OK…Back to vulnerability and authenticity. Here is what stood out to me:
Body language. You can literally see Garth leaning into the music. While Trisha has a beautiful voice and is undoubtedly talented in her own right, she is a singer. She sings. Garth performs. Everything about his being is engaged in the music, from his head to his toes.
Vulnerability. In a live performance, the presenter must be willing to take risks, be in the moment, and to mess up. Maybe even cry when moved to tears as Garth was during his full performance of Belleau Wood. Yes, crying is not only OK, it reflects your willingness to be vulnerable and human.
They also received a request from a 9-year-old and with only about 60 seconds before a commercial break, Garth decides to sing Frosty the Snowman. Both he and Trisha gave it their best shot, but it became evident they didn’t know all the words to all the versus. So, what did they do? They hummed their way through it. They chuckled a bit, tried to put it together, but in the end, it was the effort that was applauded. They kept it light, didn’t take themselves too seriously, and gave that 9-year-old a holiday treat. Imperfect. Genuine. Real. (Just like Frosty!).
Humility. Let me say that while everyone seems to think that Oklahoma is small and everyone knows each other, I don’t know Garth or Trisha personally. Maybe someday I will bump into them at a local Wal-Mart, but for now, we are simply fellow Okies. (Yes, I know they live in Nashville now, but Garth will always be an Okie to me). That said, I think Garth and Trisha are people that one could easily sit down with and have a normal conversation. I don’t think they see themselves as celebrities – or if they do, they certainly don’t present themselves that way.
It’s funny to me that even for the Christmas performance, Garth is wearing a ball cap, what look like Dickies work pants, and a pair of boots guys wear when out feeding the hogs. In fact, for all I know, he came in from the barn and grabbed his guitar and went to work. Trisha was, as always, dressed in a classy but casual outfit. But it’s not just their clothes. It’s how they spoke to one another and to their team of two in the room. It’s their casual style. It’s how Trisha gave Garth the floor when a song was clearly his and how he made certain that she got to share the stage and shine as well.
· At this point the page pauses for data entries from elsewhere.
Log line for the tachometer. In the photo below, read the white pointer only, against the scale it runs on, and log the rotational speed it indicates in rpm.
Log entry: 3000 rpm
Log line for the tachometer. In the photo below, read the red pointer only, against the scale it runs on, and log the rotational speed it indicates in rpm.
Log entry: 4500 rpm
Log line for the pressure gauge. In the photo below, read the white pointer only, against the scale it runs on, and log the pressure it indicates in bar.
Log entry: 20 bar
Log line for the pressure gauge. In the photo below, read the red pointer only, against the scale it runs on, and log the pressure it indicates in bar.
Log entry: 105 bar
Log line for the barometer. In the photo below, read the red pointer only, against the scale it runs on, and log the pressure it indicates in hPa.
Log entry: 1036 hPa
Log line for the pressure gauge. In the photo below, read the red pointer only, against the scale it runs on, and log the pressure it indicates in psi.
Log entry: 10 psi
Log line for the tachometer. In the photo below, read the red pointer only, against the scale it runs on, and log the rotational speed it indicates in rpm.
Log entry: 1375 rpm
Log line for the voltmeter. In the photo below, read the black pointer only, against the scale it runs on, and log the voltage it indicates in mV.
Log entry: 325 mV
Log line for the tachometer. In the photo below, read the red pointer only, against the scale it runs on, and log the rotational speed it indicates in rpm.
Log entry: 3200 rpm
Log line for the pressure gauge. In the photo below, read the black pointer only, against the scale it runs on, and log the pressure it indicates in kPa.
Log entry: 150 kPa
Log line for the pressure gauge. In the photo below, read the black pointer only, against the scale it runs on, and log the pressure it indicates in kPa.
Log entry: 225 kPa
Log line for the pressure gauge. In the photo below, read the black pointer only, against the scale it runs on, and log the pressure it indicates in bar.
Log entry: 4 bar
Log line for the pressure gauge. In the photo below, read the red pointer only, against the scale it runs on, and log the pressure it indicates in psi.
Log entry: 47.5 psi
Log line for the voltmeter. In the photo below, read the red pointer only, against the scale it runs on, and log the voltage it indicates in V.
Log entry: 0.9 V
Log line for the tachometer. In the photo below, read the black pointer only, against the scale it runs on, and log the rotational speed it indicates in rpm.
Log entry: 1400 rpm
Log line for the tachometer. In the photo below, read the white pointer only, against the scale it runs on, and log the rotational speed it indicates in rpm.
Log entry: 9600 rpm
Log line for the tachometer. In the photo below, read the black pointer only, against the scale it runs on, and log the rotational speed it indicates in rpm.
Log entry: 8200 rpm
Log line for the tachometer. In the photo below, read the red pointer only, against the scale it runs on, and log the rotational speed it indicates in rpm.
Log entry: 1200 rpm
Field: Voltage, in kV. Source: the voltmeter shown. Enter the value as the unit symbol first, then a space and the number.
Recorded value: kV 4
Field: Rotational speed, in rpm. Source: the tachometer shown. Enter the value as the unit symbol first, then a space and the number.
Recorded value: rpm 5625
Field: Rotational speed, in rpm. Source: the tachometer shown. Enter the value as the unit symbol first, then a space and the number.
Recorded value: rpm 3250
It is clear he adores her and that she has tremendous respect and love for him. It’s a partnership. Neither one needed all the spotlight.
Food for thought
As you look in the mirror and as you prepare for your next presentation, take a look at where you might be able to improve.
- Do you need to open up more and allow yourself to be vulnerable?
- Are you ‘OK’ with making mistakes or improvising when necessary?
- Might you need to dig a little deeper and reconnect with WHY you do what you do?
- Are you connecting with people at a human level or are you simply following a script?
- Does your body language communicate the message you are trying to send?
- Are you being authentically you or are you trying to be someone else?
One last idea for you as you work toward being the best presenter you can be. Watch other presenters with whom you feel a connection. Maybe Garth just doesn’t do it for you. That’s ok. Look on YouTube for the performers you love most. Ask yourself why you are attracted to them. Look beyond the music, the act, or the message. What are you EXPERIENCING as you observe them. What’s the “it” that makes them stand out. Maybe it’s yours too!